NAWL convened its Pay Equity Task Force to provide resources on the key issues that entities in the legal profession must consider as they work to identify and close any pay gaps that exist between their male and female attorneys. 


On March 15, 2016, NAWL announced its One-Third by 2020 Challenge, calling for an increase in the representation of women across five different areas of the law. NAWL challenges the legal profession to meet the following goals by the year 2020:

•  Fortune 1000 General Counsels are at least one-third women;
•  Each class of new law firm equity partners is at least one-third women;
•  Annual law firm lateral hires (both partners and associates) are at least one-third women;
•  Law school Deans are at least one-third women; and
•  Diverse female attorneys (including women of color and LBTQI attorneys) increase in every segment of the legal profession by at least one-third.

According to the US Bureau of Labor Statistics, as of 2015 the U.S. legal profession is 33% women, yet women are not represented at the top levels of practice in the same percentages.

•  Women comprise only 18% of AmLaw 200 law firm equity partners. (NAWL’s Ninth Annual Survey onRetention and Promotion of Women in Law Firms, October 2015.)
•  Women comprise 24% of Fortune 500 General Counsel and 21.5% of the Fortune 1000. (Minority Corporate Counsel Association’s 16th Annual General Counsel Survey, December 2015.)
•  Women comprise 30% of deans of ABA accredited law schools. (“Female Deans Taking Charge,” National Law Journal, June 22, 2015.)
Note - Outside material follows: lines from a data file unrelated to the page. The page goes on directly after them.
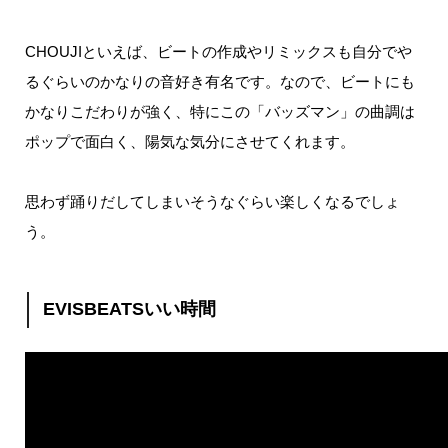
CHOUJI
といえば、ビートの作成やリミックスも自分でや
るぐらいのかなりの音好き有名です。
なので、ビートにも
かなりこだわりが強く、特にこの「バッズマン」の曲調は
ポップで面白く、陽気な気分にさせてくれます。
思わず踊りだしてしまいそうなぐらい楽しくなるでしょ
う。
EVISBEATSいい時間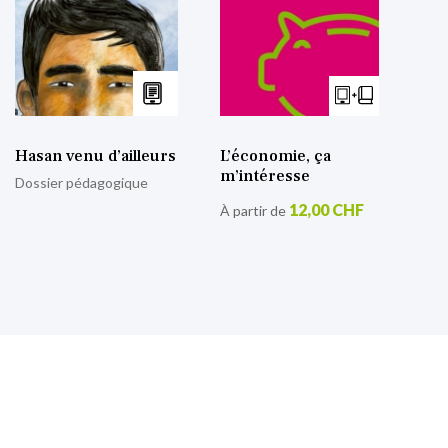
Hasan venu d’ailleurs
L’économie, ça
m’intéresse
Dossier pédagogique
12,00 CHF
À partir de
S’inscrire à notre lettre
d’information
For the past 10 years, NAWL has tracked the professional progress of women in law firms and in this past year’s survey found the numbers to be virtually the same as they were a decade ago. This new challenge calls for dramatic change because if the pace is not quickened, women equity partners will not even reach the 2006 goal of 30% until the year 2181. (NAWL’s Ninth Annual Survey on Retention and Promotion of Women in Law Firms, October 2015).